Is it possible for the 2nd check to also wait until whatever it is checking becomes available?

Thanks,

Jose 

0 Kudos
JoseSousa
Esri Contributor

Hi guys,

From what I can see the issue seems to be the following:

1 - App Gateway Ingress Controller (AGIC) is created in the Azure Kubernetes Service and configured with App Gateway. This creates an ingress controller with the routing in AGIC and pushes some default settings to App Gateway. The routing here is not fully functional because the 'arcgis' helm chart has not been installed yet.

2 - Once the helm chart starts the install, arcgis-ingress-nginx is created and this triggers App Gateway to update its settings including backend pools etc. The admin URL here is not functional yet.

3 - Once the helm chart install is complete it moves to 'configure'. It makes a call to check if the admin URL is available and because it's not, it waits up to 15 minutes (900 seconds).
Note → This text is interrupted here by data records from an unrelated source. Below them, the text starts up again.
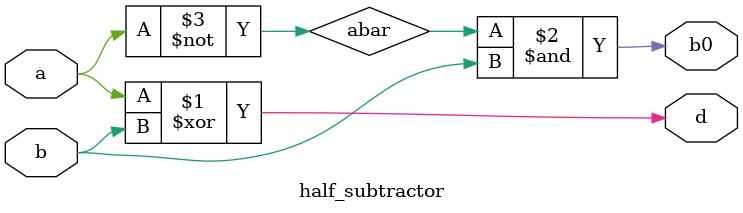
<source format=v>
module half_subtractor(a,b,d,b0);
  input a,b;
  output d,b0;
  wire abar;
  xor (d,a,b);
  not (abar,a);
  and (b0,abar,b);
  endmodule

</source>
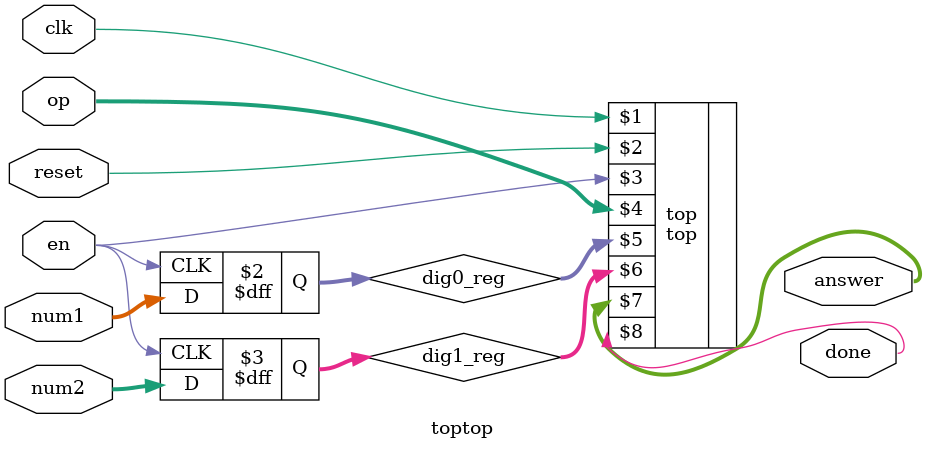
<source format=v>
`timescale 1ns / 1ps

module toptop(
  input wire        clk,
  input wire        reset, 
  input wire  [31:0] num1,
  input wire  [31:0] num2,
  input wire  [1:0] op,
  input wire        en,
  output wire [31:0] answer,
  output wire       done
  );


//module toptop(
//  input wire        clk,
//  input wire        reset, 
//  input wire  [3:0] num1sw,
//  input wire  [3:0] num2sw,
//  input wire  [1:0] op,
//  //input wire        en,
//  output wire [7:0] answerled,
//  output wire       done
//  );
  
  
//  wire [31:0] num1, num2, answer;
//  assign num1 = {28'd0, num1sw};
//  assign num2 = {28'd0, num2sw};
//  assign answerled = answer[7:0];
  
  
  
  
  reg [31:0] dig0_reg, dig1_reg;
////  reg en_reg;
  
//  wire [31:0] dig0, dig1;
  
//  assign dig0 = dig0_reg;
//  assign dig1 = dig1_reg;
  
//  top top (clk, reset, en, dig0, dig1, op, answer);

    top top (clk, reset, en, op, dig0_reg, dig1_reg, answer, done);

  always @(posedge en) begin
      dig0_reg = num1;
      dig1_reg = num2;
// //     en_reg = 1'b1;
  end
  
endmodule
</source>
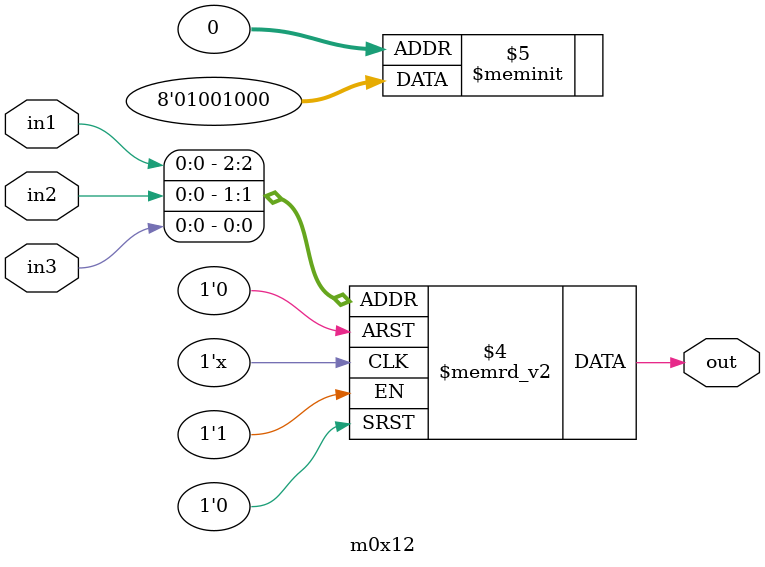
<source format=v>
module m0x12(output out, input in1, in2, in3);

   always @(in1, in2, in3)
     begin
        case({in1, in2, in3})
          3'b000: {out} = 1'b0;
          3'b001: {out} = 1'b0;
          3'b010: {out} = 1'b0;
          3'b011: {out} = 1'b1;
          3'b100: {out} = 1'b0;
          3'b101: {out} = 1'b0;
          3'b110: {out} = 1'b1;
          3'b111: {out} = 1'b0;
        endcase // case ({in1, in2, in3})
     end // always @ (in1, in2, in3)

endmodule // m0x12
</source>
4 - At some point, App Gateway installs the backend pools and https settings and the admin URL becomes functional, though it has not completed updating it's settings yet. The 'arcgis' helm chart configure function starts working thinking the admin URL is now functional.

5 - App Gateway stops the admin URL availability for a second as it finalizes it's update. It now states Started rather than Updating. Meanwhile, the 'arcgis' helm chart makes a second call later in the script to validate the organization admin URL ... but it does not wait. So when the 2nd call happens exactly when app gateway interrupts the service for a second the install fails. This is why this is random. Sometimes App Gateway does not interrupt the service reason why in these times everything works fine. 

It would be great if the second call could also wait few minutes.

Thanks,

Jose

 

 

 

 

 

CameronKroeker
Esri Contributor

Thanks @dimesv @JoseSousa @JoseSousa1, this is a good find and great feedback! In the next release of the Helm Charts (v1.3.0 for 11.3) we will improve this logic so that the second check on the admin url will wait to proceed until it's available.